By Rob Shaul, Founder
My old workout partner, Curtis P (of the exercise fame) got me interested in watching Mixed Martial Arts when the UFC first became popular in the early 2000’s.
I’d go over to Curtis’ house to watch the pay-per-view events, and Curtis would do play by play for me, introduce me to the different fighters, and some of the history of the sport.
Curtis really admired Frank Shamrock, who was a middle-weight UFC Champion in the 1990s, and during his peak was considered the best pound-for-pound fighter in the game.
Shamrock was known for his cardiovascular fitness and overall stamina, and would often wear down opponents over the course of the fight, looking for opportunities to pounce.
“Conditioning is my greatest submission weapon,” Shamrock would say.
Fitness is also a weapon for tactical athletes and comes to play for mission sets across all areas of the tactical athletes we work with – Military, LE and Fire/Rescue.
Programming and Weapons
Each athlete type needs a combination of physical endurance and stamina for long, grinding events or movements which can culminate in an intense, dangerous, violent confrontation, firefight or fire suppression. Then, in that dangerous situation, he or she needs work capacity, working strength, chassis integrity, tactical agility, stamina – to survive, and prevail over the enemy.
A modern fully equipped M4 with its optics, lighting system, ambidextrous controls, etc. is an integrated, sophisticated weapons system designed, built and tested by engineers and scientists.
The programming behind MTI’s base fitness and mission/event specific training is similarly sophisticated.
I taught a short programming course to a dozen or so Marines at USMC Base Hawaii this Spring. There were a few junior officers in attendance, but the bulk were junior enlisted, including a squad leader or two – who in the Marines and Army, are the primary strength and conditioning coaches for their squad.
MTI programming is thorough and sophisticated. It’s taken me years of trial and error to develop our Fluid Periodization methodology on concurrently training the multiple fitness attributes included in Base Fitness. Then within each attribute is its own progression methodologies.
I invented this stuff. No one knows it better than I. I do it for a living. And still, it generally takes me a full day and a half to develop, design and write a 6-week Base Fitness cycle for Military, LE, Fire/Rescue or Mountain athletes.

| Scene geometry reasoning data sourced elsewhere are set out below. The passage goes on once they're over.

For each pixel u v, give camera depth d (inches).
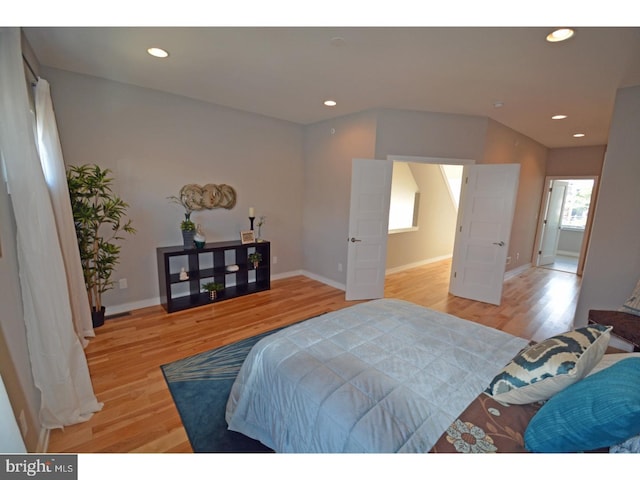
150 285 143.7
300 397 52.4
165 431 70.4
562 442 37.5
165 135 139.6
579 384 40.6
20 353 60.8
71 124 116.2
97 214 120.1
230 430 70.4
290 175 191.5
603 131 178.5
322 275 192.2
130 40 88.4
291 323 130.3
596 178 221.1
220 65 105.6
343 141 169.3
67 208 96.1
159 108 136.6
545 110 144.3
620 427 33.1
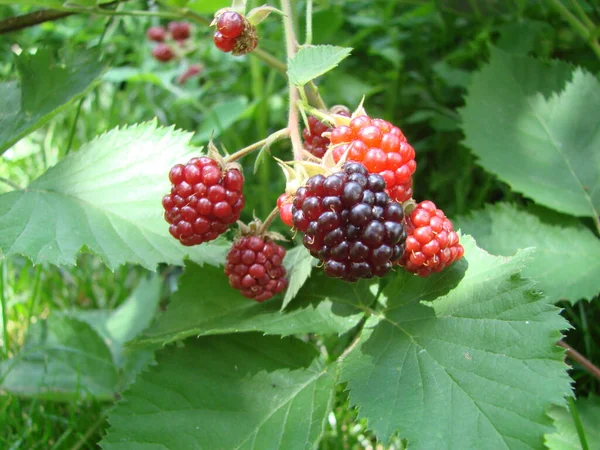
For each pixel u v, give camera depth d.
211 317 0.16
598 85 0.21
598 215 0.19
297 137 0.15
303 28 0.28
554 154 0.20
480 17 0.30
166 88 0.33
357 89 0.30
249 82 0.34
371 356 0.15
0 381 0.19
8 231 0.16
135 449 0.14
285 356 0.16
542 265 0.19
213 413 0.15
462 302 0.15
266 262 0.15
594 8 0.27
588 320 0.20
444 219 0.14
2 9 0.39
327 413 0.14
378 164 0.13
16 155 0.30
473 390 0.13
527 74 0.22
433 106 0.29
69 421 0.19
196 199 0.14
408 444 0.13
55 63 0.19
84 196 0.17
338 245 0.12
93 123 0.33
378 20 0.32
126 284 0.26
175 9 0.21
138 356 0.21
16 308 0.23
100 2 0.20
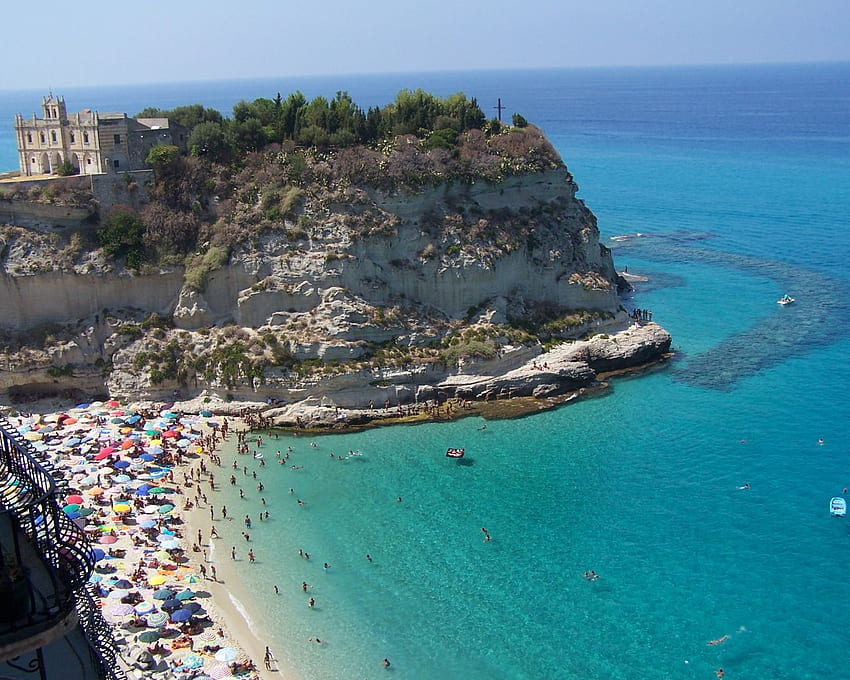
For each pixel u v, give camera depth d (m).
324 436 87.06
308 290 96.44
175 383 92.62
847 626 58.38
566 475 79.06
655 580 63.62
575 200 118.06
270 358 92.44
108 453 79.56
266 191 102.25
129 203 101.19
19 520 22.28
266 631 58.12
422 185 103.69
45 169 109.50
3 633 18.23
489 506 74.06
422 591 62.69
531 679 53.84
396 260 101.19
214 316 96.88
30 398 92.06
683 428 88.12
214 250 97.25
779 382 99.50
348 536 69.56
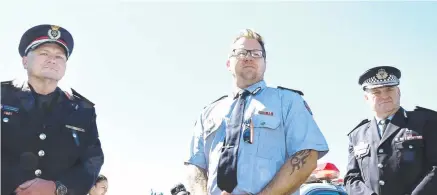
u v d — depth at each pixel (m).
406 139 4.20
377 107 4.44
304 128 3.35
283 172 3.22
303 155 3.26
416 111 4.35
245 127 3.38
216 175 3.36
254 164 3.27
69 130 3.42
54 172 3.29
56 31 3.44
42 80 3.36
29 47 3.38
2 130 3.20
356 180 4.45
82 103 3.61
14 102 3.31
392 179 4.18
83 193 3.28
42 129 3.32
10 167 3.15
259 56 3.55
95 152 3.52
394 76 4.45
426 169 4.09
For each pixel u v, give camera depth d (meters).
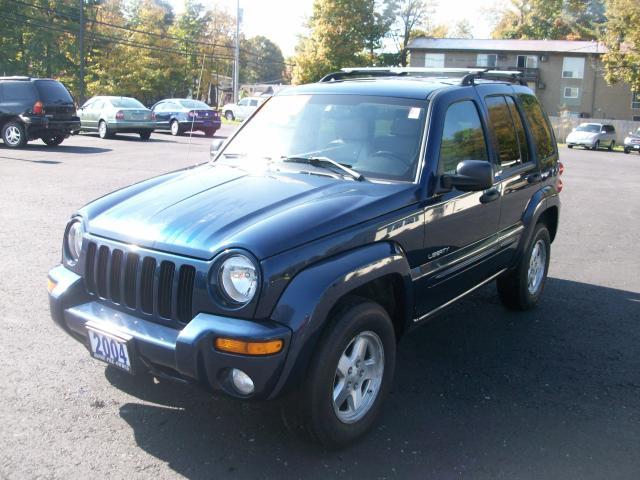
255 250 3.03
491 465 3.37
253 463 3.29
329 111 4.55
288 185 3.81
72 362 4.35
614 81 47.03
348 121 4.42
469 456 3.45
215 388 3.07
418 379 4.43
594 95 56.62
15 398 3.82
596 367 4.77
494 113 5.06
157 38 55.44
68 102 18.19
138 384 4.08
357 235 3.42
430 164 4.04
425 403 4.06
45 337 4.73
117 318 3.37
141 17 56.31
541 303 6.31
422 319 4.13
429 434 3.67
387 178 4.03
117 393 3.95
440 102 4.33
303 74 51.28
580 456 3.50
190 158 16.61
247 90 79.38
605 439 3.70
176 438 3.48
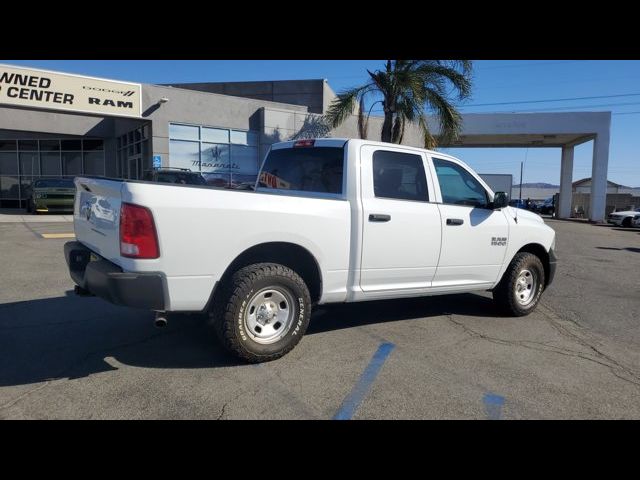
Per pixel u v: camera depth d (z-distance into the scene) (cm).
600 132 3269
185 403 363
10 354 451
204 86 3022
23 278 756
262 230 426
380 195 503
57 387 385
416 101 1712
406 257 516
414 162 536
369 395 386
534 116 3247
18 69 1706
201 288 405
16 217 1853
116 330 522
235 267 442
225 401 368
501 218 600
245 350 426
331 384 404
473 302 708
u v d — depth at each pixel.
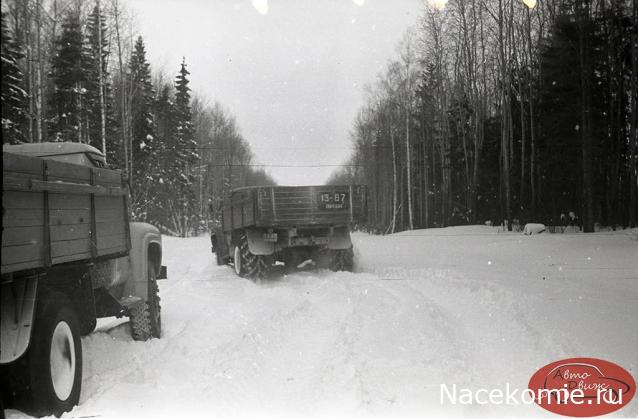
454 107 51.34
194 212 69.75
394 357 6.32
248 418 4.60
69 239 5.15
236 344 6.93
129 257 7.62
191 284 13.84
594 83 35.78
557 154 37.41
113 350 6.91
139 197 53.94
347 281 13.31
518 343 6.76
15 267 4.07
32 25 25.45
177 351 7.00
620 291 10.70
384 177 72.81
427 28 46.84
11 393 4.34
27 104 23.28
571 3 32.03
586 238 23.98
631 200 30.81
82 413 4.69
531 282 12.11
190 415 4.66
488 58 44.59
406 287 12.14
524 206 38.56
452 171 57.00
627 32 34.47
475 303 9.81
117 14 40.62
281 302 10.73
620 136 35.47
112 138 44.62
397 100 56.75
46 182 4.60
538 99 40.72
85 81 36.56
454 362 6.02
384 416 4.57
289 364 6.30
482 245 24.75
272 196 14.71
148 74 56.56
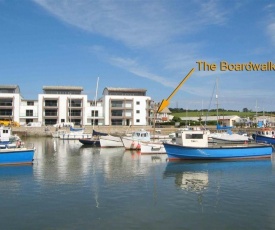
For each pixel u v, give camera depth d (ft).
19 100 375.04
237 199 75.31
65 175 104.78
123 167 122.52
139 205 70.18
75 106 390.63
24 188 86.07
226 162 134.62
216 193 81.10
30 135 332.60
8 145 135.03
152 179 98.89
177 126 383.24
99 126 354.74
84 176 103.14
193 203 71.87
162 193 80.79
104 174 107.04
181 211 66.08
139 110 400.26
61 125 349.20
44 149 198.18
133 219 61.31
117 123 396.98
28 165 123.54
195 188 86.69
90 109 395.14
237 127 374.43
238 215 63.67
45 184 90.79
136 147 190.08
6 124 326.03
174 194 79.82
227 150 137.69
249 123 431.84
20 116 376.07
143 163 133.39
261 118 465.47
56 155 164.14
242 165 127.85
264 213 64.90
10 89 379.76
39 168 118.83
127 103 398.42
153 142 169.07
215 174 108.17
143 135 191.93
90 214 64.18
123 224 58.70
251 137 239.50
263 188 86.94
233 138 210.79
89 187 87.04
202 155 136.05
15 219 61.46
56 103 386.73
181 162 134.62
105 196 77.51
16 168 117.50
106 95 393.70
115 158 150.71
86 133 302.45
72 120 390.83
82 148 204.85
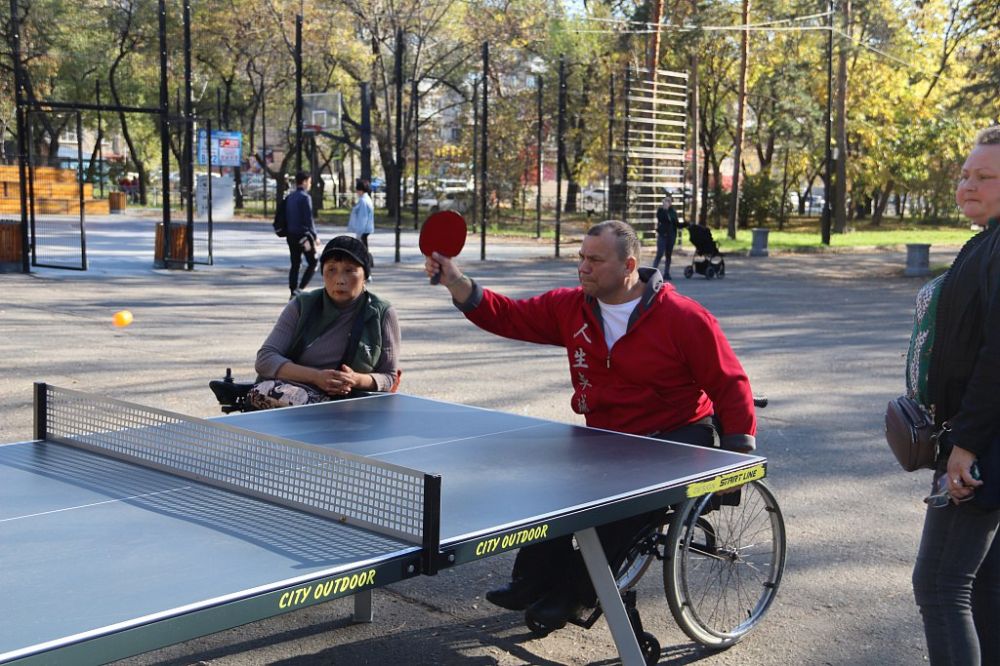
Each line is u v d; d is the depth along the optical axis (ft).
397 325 17.29
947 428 9.79
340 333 16.87
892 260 98.32
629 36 120.67
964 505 9.65
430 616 14.38
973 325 9.48
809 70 146.20
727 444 13.11
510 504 9.73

I simplified this complex system as best I could for the Marines, and they took feverish notes, but it’s simply too much to ask these athletes to design their own programming. I’ve taught programming courses to Tier 1 SOF, Tier 2 SOF, and professional strength coaches – and many have struggled to grasp the entire system. I’ve had master-degreed and doctoral interns who’ve taken weeks of practice to finally understand and apply our programming methodology.
That sophisticated M4 is paid for by the service or agency and given to the infantryman to master and deploy during the real thing. His Fitness Weapon System? He has to build that himself.
Asking a tactical athlete to design his own programming is like giving him a block of metal, and a lathe and asking them to build his own rifle.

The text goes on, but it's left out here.